Coffins Vs. Caskets

Is there a difference between the two?

As it turns out, yes.

Clifford A. Pickover, author of Death and the Afterlife: A Chronological Journey from Cremation to Quantum Resurrection, explains that there is a difference, if subtle at most: “The word coffin often is used broadly to include any boxlike funerary enclosure to hold the dead; however, at least in North America, the term usually denotes a box with six sides (plus a top and bottom), whereas a casket is rectangular with four sides” (9).

Pickover says that it was often the village carpenter who created coffins for his community. In the nineteenth and twentieth centuries, furniture makers would often moonlight as undertakers and had the double duty of creating coffins and caring for the dead.
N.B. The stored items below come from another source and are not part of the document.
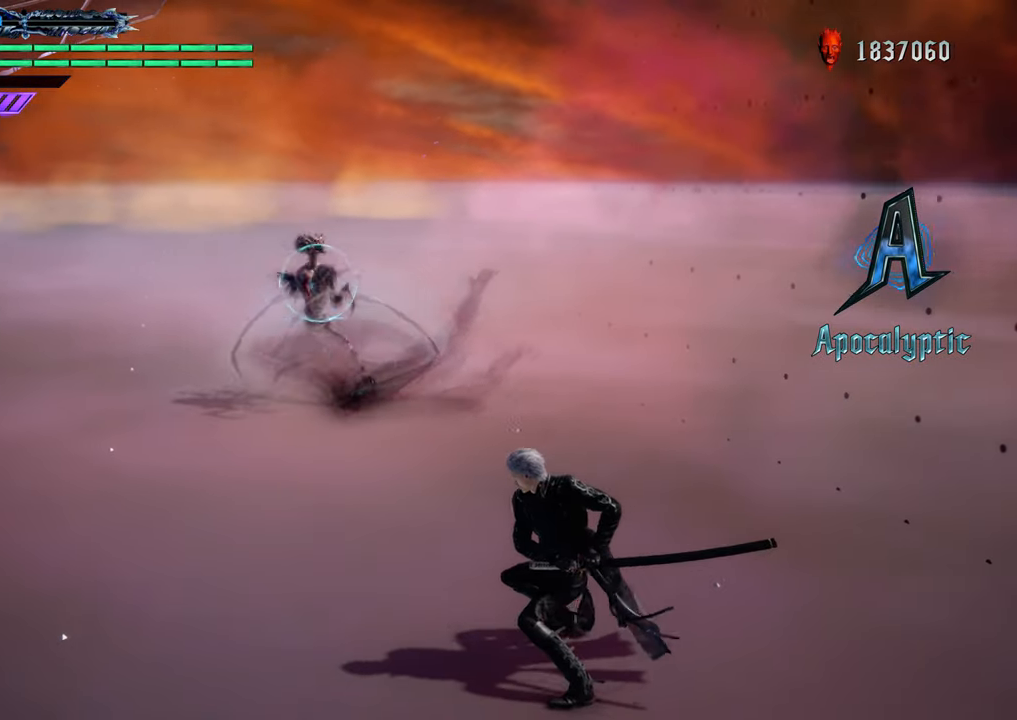
{"buttons": ["Y", "R1"], "left_stick": "up", "right_stick": "center", "events": [[17, "Y", "up"], [134, "Y", "down"], [317, "Y", "up"], [401, "Y", "down"]]}
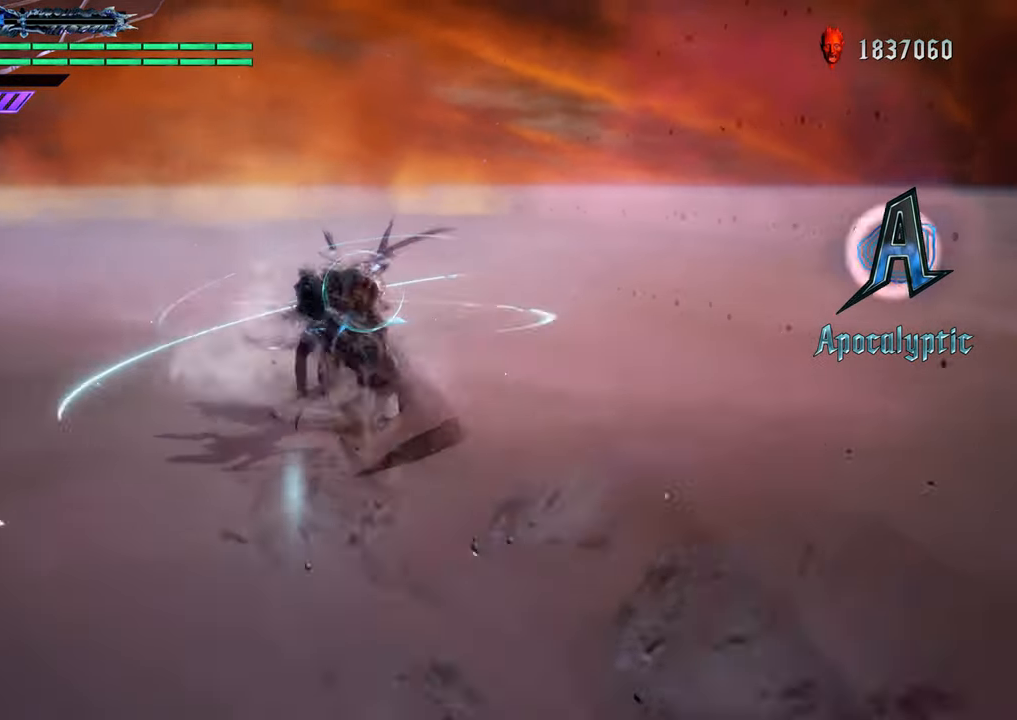
{"buttons": ["Y", "R1"], "left_stick": "center", "right_stick": "center", "events": [[67, "Y", "up"], [267, "Y", "down"], [284, "left_stick", "center"], [367, "Y", "up"], [484, "Y", "down"]]}
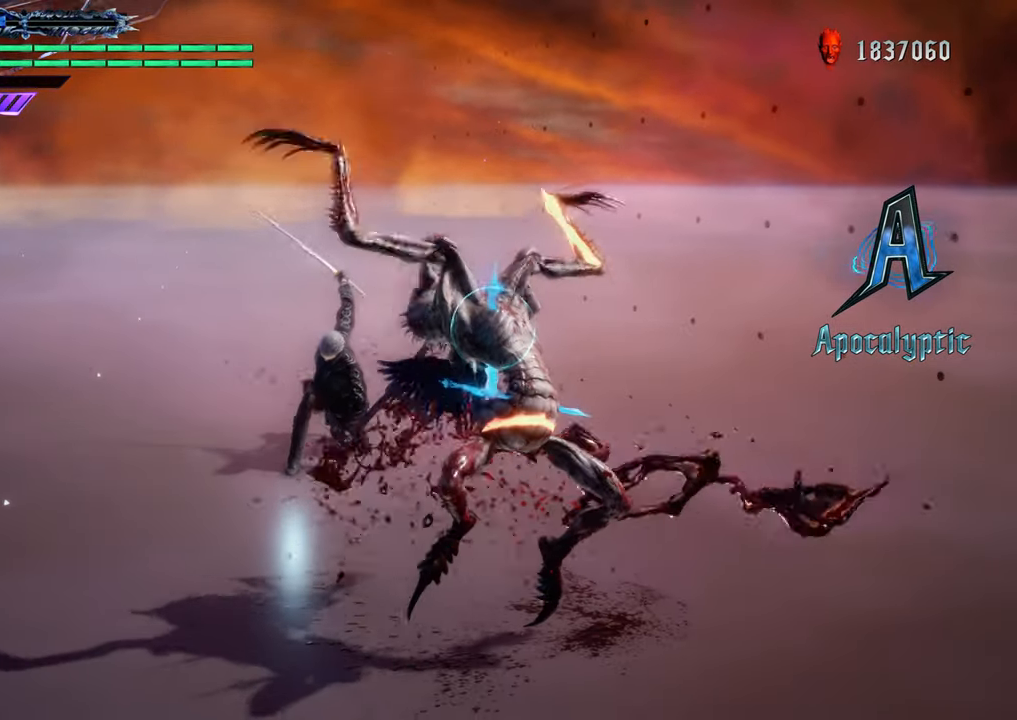
{"buttons": ["R1"], "left_stick": "down", "right_stick": "center", "events": [[100, "Y", "up"], [151, "left_stick", "down"], [201, "Y", "down"], [301, "Y", "up"], [301, "left_stick", "center"], [501, "left_stick", "down"]]}
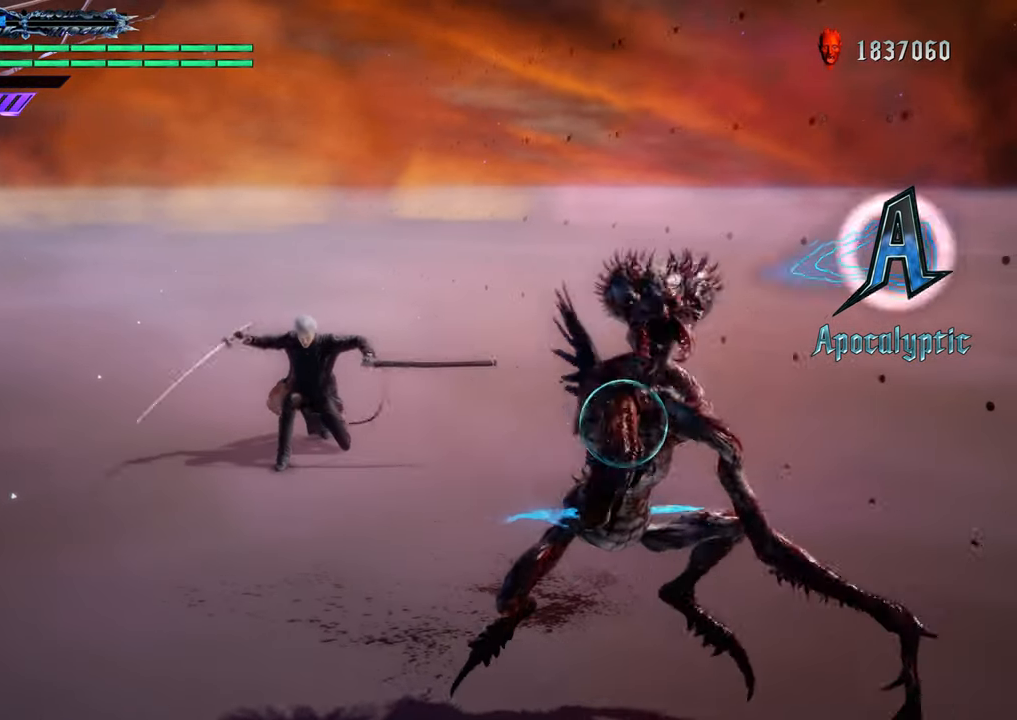
{"buttons": ["Y", "R1"], "left_stick": "down", "right_stick": "center", "events": [[50, "Y", "down"], [200, "Y", "up"], [317, "Y", "down"]]}
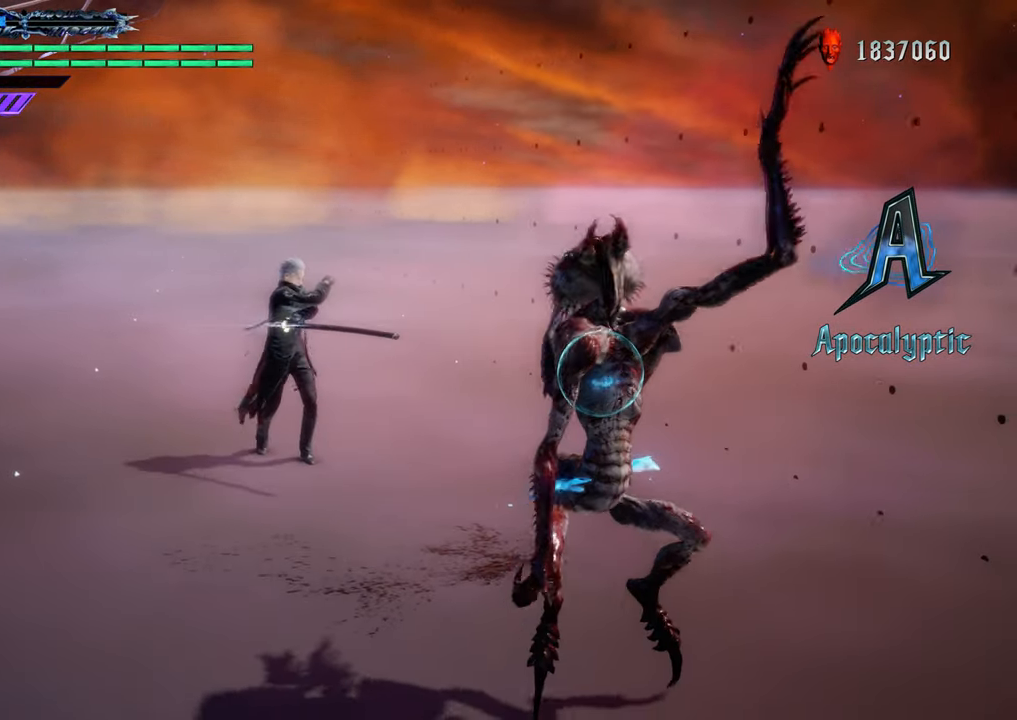
{"buttons": ["Y", "R1"], "left_stick": "down", "right_stick": "center", "events": [[334, "Y", "up"], [451, "Y", "down"]]}
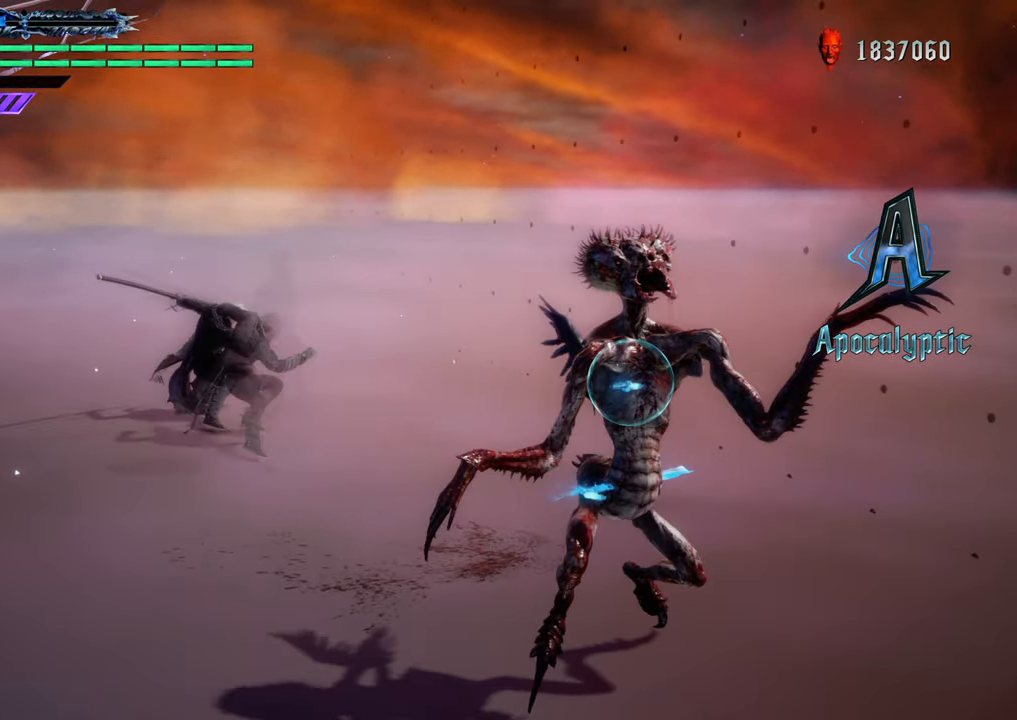
{"buttons": ["Y", "R1"], "left_stick": "down", "right_stick": "center", "events": []}
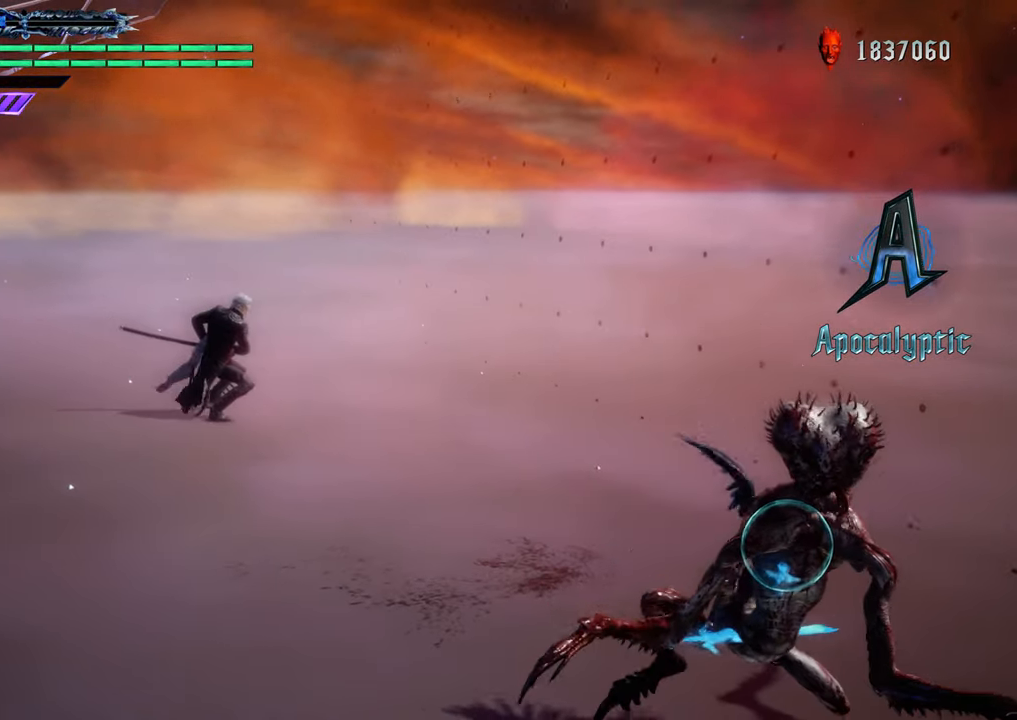
{"buttons": ["Y", "R1"], "left_stick": "down", "right_stick": "center", "events": [[84, "Y", "up"], [401, "Y", "down"]]}
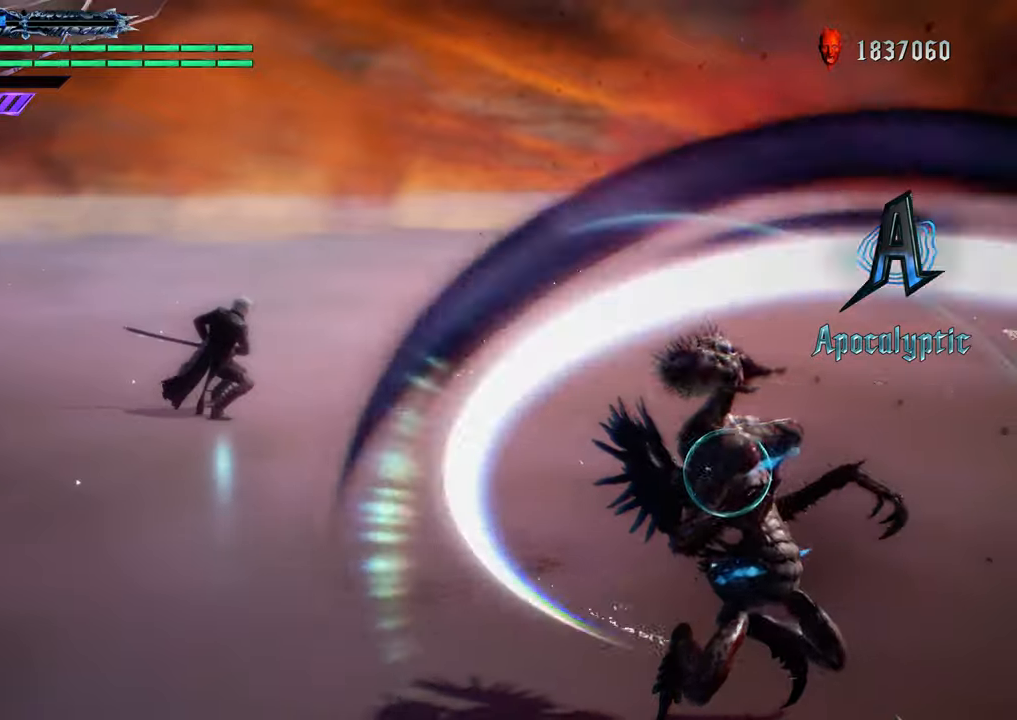
{"buttons": ["R1"], "left_stick": "down", "right_stick": "center", "events": [[17, "Y", "up"], [134, "Y", "down"], [250, "Y", "up"], [367, "Y", "down"], [451, "Y", "up"]]}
My great great grandfather did this in Pennsylvania – his store Holcombe Furniture also served as the town’s undertaking residence, where he and his family made the caskets and readied the dead for burial.

vb-holcombe
Holcombe Furniture and Undertaking, to the left just above the horse carriage, in Dushore, PA. Photo via V.B. Holcombe and Sons.

Before the nineteenth century, coffins and caskets were not a regular requirement for burial – simply a shroud (a death garment) would do. Today, this tradition is being revived in the form of green burials, which eschew practices such as embalming and anything that might inhibit the body from decomposing in the most natural way possible. Bodies are often buried in a shroud decorated with flowers and other greenery, and are placed directly into the ground. Sometimes they are also placed into a biodegradable coffin.

coffincirca1868
An example of a nineteenth century safety coffin. Photo via Vox. 

What you don’t see today, however, are waiting mortuaries, or where bodies were placed to “wait” before burial in case they happened to actually be alive, as well as what Pickover calls “safety coffins,” which were popular in the 1800s and used to help assuage fears about premature burial: “A safety coffin patented in 1897 involved a ball placed on the corpse’s chest. A slight movement would release a spring that caused a flag to be raised above the ground. However, this device was impractical and was sensitive to small movements arising from corpse decomposition” (9).

Sources:

Pickover, Clifford A. Death and the Afterlife: A Chronological Journey from Cremation to Quantum Resurrection. New York: Sterling, n.d. Print.